◆ **Tasks to perform**
[A] In the Peugeot 2008 review, why does standing out in the compact crossover and SUV segment prove so difficult? Answer in one to three sentences.
[B] Mark each statement yes or no according to the Peugeot 2008 review, and quote the words of the review that decide it: (i) The 2008 can be had as an all-electric version. (ii) The 2008 is more practical than some of its rivals. (iii) The second-generation 2008 arrived in 2019.
[C] Carry the Peugeot 2008 review forward from its last sentence.
***** Passage to read *****
Peugeot 2008 review
The Peugeot 2008 is fashionable and well built, but it feels a tad pricey
There are few classes of car packed with more choice today than the compact crossover and SUV segment. Pretty much every mainstream manufacturer offers something for this growing market, so standing out is devilishly hard. Those looking for style, quality and a tidy drive could do much worse than the Peugeot 2008. In several ways it’s class-leading, and many will welcome the option of an all-electric version, but crucially it’s not as practical as some rivals. High starting prices will be a further sticking point for customers seeking the best value.
About the Peugeot 2008
The second-generation version of Peugeot’s supermini-sized SUV arrived to great acclaim in 2019, with improvements across the board in design, technology and quality.
***** Data provided *****
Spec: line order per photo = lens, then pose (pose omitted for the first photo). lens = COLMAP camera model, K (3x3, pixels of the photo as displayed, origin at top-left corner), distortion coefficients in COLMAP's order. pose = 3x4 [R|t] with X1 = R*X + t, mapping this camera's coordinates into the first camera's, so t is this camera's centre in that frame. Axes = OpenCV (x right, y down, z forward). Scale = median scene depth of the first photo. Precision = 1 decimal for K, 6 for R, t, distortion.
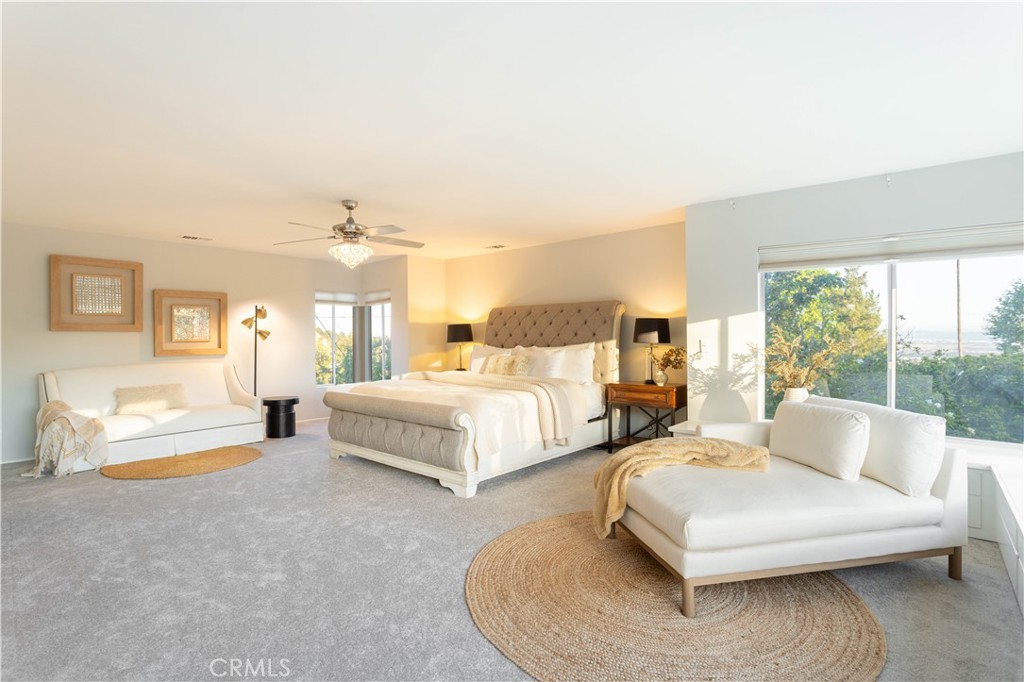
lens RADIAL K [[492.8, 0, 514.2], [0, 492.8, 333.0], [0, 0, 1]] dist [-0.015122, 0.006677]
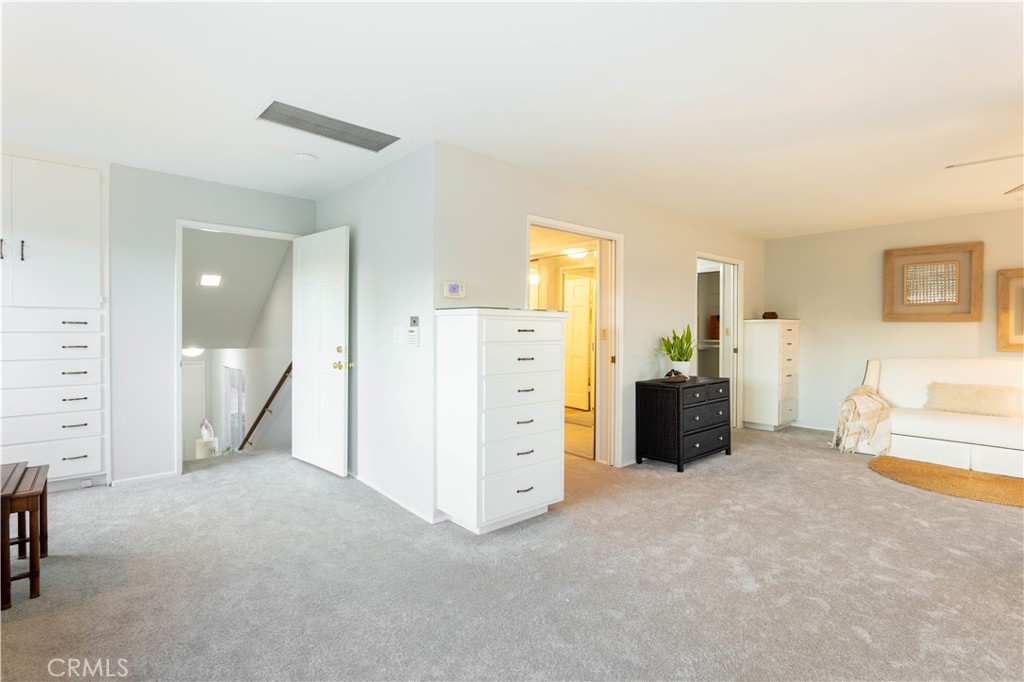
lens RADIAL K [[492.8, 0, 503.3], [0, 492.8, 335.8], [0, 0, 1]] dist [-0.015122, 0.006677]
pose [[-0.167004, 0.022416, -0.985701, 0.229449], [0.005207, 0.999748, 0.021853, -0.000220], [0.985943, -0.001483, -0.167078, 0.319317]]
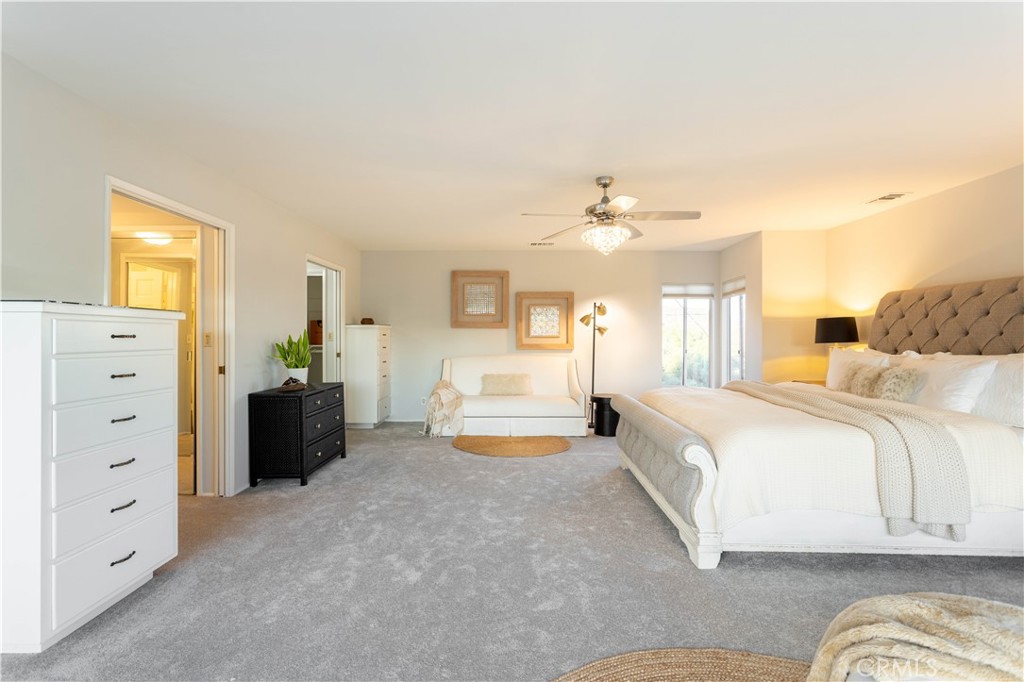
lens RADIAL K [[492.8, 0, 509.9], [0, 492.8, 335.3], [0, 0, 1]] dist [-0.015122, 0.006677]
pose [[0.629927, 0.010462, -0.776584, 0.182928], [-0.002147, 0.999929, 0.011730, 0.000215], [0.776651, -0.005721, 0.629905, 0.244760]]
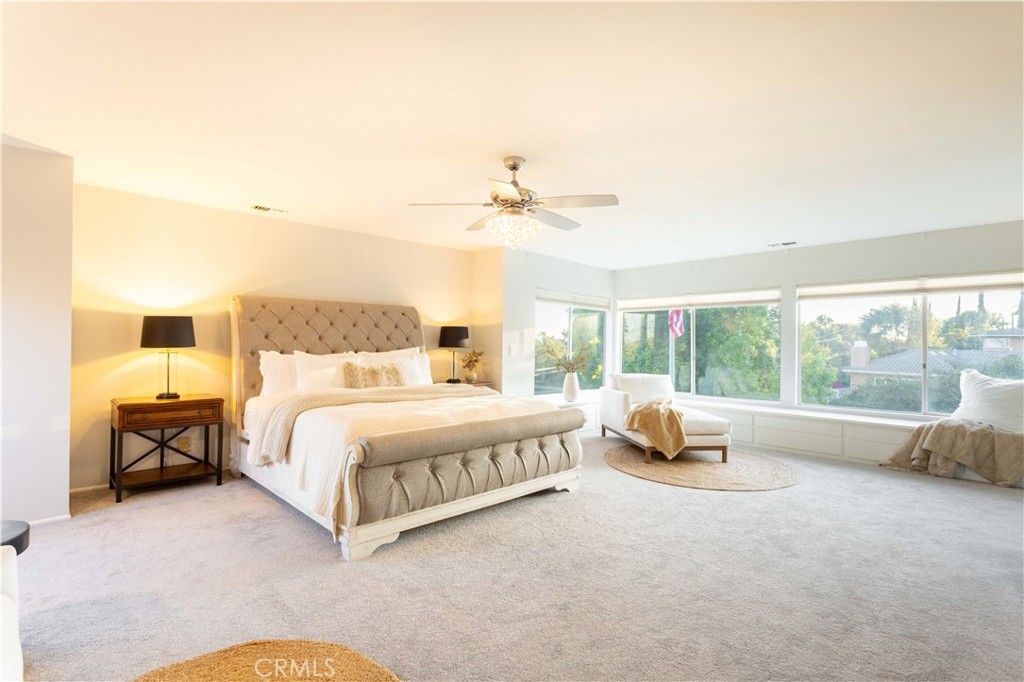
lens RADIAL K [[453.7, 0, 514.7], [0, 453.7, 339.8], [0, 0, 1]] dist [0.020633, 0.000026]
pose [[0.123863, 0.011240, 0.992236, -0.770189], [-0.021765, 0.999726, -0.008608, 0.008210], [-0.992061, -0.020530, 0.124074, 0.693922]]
*****
◆ **Outputs by task**
[A] Standing out is hard because pretty much every mainstream manufacturer offers something for this growing market, so the segment is packed with choice.

[B]
(i) Yes: "many will welcome the option of an all-electric version"
(ii) No: "crucially it’s not as practical as some rivals"
(iii) Yes: "arrived to great acclaim in 2019"

[C]
Not that we didn’t like the 2008 Mk1, which was something of a turning point in terms of Peugeot’s approach, being nice to drive, pleasant to sit in and very practical. However the latest version raised the bar again, with a terrific new design - the 2008 is especially eye-catching inside the cabin - and levels of fit and finish that would satisfy a quality control inspector at BMW or Audi.
There’s much to recommend the way the 2008 goes about its business too, largely due to the fact that it's engineered using the Stellantis brand’s latest CMP small-car platform. The same tech now underpins a raft of Stellantis group products, including the Peugeot 208, Citroen C4 and DS 3 Crossback, not to mention the latest Vauxhall Mokka. Despite the Mk2 2008 being 141mm longer than its predecessor, it has a more rigid structure and barely adds any weight.
Car group tests
- Peugeot e-2008 vs Hyundai Kona Electric vs Kia Soul EV
- Renault Captur vs Ford Puma vs Peugeot 2008
- Mazda CX-3 vs Hyundai Kona vs Peugeot 2008
Petrol power is available in the form of the 1.2-litre PureTech unit, offered in three states of tune. The entry-level engine produces 100bhp with a six-speed manual gearbox, the mid-range 128bhp version comes with either the manual or an eight-speed automatic, while the most-powerful 153bhp variant is mated to the auto transmission.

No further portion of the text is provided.